Data provided section start

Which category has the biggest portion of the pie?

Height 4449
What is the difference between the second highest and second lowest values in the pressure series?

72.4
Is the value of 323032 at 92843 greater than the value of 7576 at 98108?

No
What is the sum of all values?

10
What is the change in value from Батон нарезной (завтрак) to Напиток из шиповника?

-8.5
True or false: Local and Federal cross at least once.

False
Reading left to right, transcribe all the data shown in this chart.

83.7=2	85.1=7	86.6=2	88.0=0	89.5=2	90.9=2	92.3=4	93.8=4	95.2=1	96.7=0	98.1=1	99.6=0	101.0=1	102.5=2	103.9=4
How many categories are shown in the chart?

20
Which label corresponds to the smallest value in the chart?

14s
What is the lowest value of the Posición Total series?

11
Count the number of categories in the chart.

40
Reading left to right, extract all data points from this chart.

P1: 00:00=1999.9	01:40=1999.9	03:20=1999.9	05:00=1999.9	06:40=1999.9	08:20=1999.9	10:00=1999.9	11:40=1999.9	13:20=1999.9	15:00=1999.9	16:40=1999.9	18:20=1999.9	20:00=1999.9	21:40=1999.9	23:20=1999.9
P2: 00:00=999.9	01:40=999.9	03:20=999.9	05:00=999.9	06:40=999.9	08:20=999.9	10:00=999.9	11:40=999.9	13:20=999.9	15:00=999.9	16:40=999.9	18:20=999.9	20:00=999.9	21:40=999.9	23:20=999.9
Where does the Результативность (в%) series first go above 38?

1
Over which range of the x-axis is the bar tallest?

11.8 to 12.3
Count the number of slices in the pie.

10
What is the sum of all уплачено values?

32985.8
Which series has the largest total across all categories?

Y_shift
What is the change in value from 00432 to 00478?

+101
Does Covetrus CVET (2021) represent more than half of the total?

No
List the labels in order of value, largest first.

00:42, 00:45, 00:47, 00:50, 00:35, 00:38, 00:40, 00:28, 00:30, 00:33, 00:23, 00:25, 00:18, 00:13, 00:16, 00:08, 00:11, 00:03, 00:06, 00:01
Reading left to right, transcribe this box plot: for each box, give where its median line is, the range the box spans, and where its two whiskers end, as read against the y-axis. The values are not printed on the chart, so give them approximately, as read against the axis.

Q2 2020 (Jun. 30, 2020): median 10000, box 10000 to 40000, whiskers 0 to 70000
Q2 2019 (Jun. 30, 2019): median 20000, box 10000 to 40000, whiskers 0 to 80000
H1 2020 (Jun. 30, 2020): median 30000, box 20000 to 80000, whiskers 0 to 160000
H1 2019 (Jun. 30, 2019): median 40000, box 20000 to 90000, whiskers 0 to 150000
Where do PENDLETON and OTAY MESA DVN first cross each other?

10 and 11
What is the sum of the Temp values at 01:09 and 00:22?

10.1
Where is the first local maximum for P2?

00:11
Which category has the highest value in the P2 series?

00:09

Data provided section end

Problem to work on:
Rewrite the lines above with "series" swapped for "set" wherever it occurs, keeping everything else the same.

Output of the task:
Which category has the biggest portion of the pie?

Height 4449
What is the difference between the second highest and second lowest values in the pressure set?

72.4
Is the value of 323032 at 92843 greater than the value of 7576 at 98108?

No
What is the sum of all values?

10
What is the change in value from Батон нарезной (завтрак) to Напиток из шиповника?

-8.5
True or false: Local and Federal cross at least once.

False
Reading left to right, transcribe all the data shown in this chart.

83.7=2	85.1=7	86.6=2	88.0=0	89.5=2	90.9=2	92.3=4	93.8=4	95.2=1	96.7=0	98.1=1	99.6=0	101.0=1	102.5=2	103.9=4
How many categories are shown in the chart?

20
Which label corresponds to the smallest value in the chart?

14s
What is the lowest value of the Posición Total set?

11
Count the number of categories in the chart.

40
Reading left to right, extract all data points from this chart.

P1: 00:00=1999.9	01:40=1999.9	03:20=1999.9	05:00=1999.9	06:40=1999.9	08:20=1999.9	10:00=1999.9	11:40=1999.9	13:20=1999.9	15:00=1999.9	16:40=1999.9	18:20=1999.9	20:00=1999.9	21:40=1999.9	23:20=1999.9
P2: 00:00=999.9	01:40=999.9	03:20=999.9	05:00=999.9	06:40=999.9	08:20=999.9	10:00=999.9	11:40=999.9	13:20=999.9	15:00=999.9	16:40=999.9	18:20=999.9	20:00=999.9	21:40=999.9	23:20=999.9
Where does the Результативность (в%) set first go above 38?

1
Over which range of the x-axis is the bar tallest?

11.8 to 12.3
Count the number of slices in the pie.

10
What is the sum of all уплачено values?

32985.8
Which set has the largest total across all categories?

Y_shift
What is the change in value from 00432 to 00478?

+101
Does Covetrus CVET (2021) represent more than half of the total?

No
List the labels in order of value, largest first.

00:42, 00:45, 00:47, 00:50, 00:35, 00:38, 00:40, 00:28, 00:30, 00:33, 00:23, 00:25, 00:18, 00:13, 00:16, 00:08, 00:11, 00:03, 00:06, 00:01
Reading left to right, transcribe this box plot: for each box, give where its median line is, the range the box spans, and where its two whiskers end, as read against the y-axis. The values are not printed on the chart, so give them approximately, as read against the axis.

Q2 2020 (Jun. 30, 2020): median 10000, box 10000 to 40000, whiskers 0 to 70000
Q2 2019 (Jun. 30, 2019): median 20000, box 10000 to 40000, whiskers 0 to 80000
H1 2020 (Jun. 30, 2020): median 30000, box 20000 to 80000, whiskers 0 to 160000
H1 2019 (Jun. 30, 2019): median 40000, box 20000 to 90000, whiskers 0 to 150000
Where do PENDLETON and OTAY MESA DVN first cross each other?

10 and 11
What is the sum of the Temp values at 01:09 and 00:22?

10.1
Where is the first local maximum for P2?

00:11
Which category has the highest value in the P2 set?

00:09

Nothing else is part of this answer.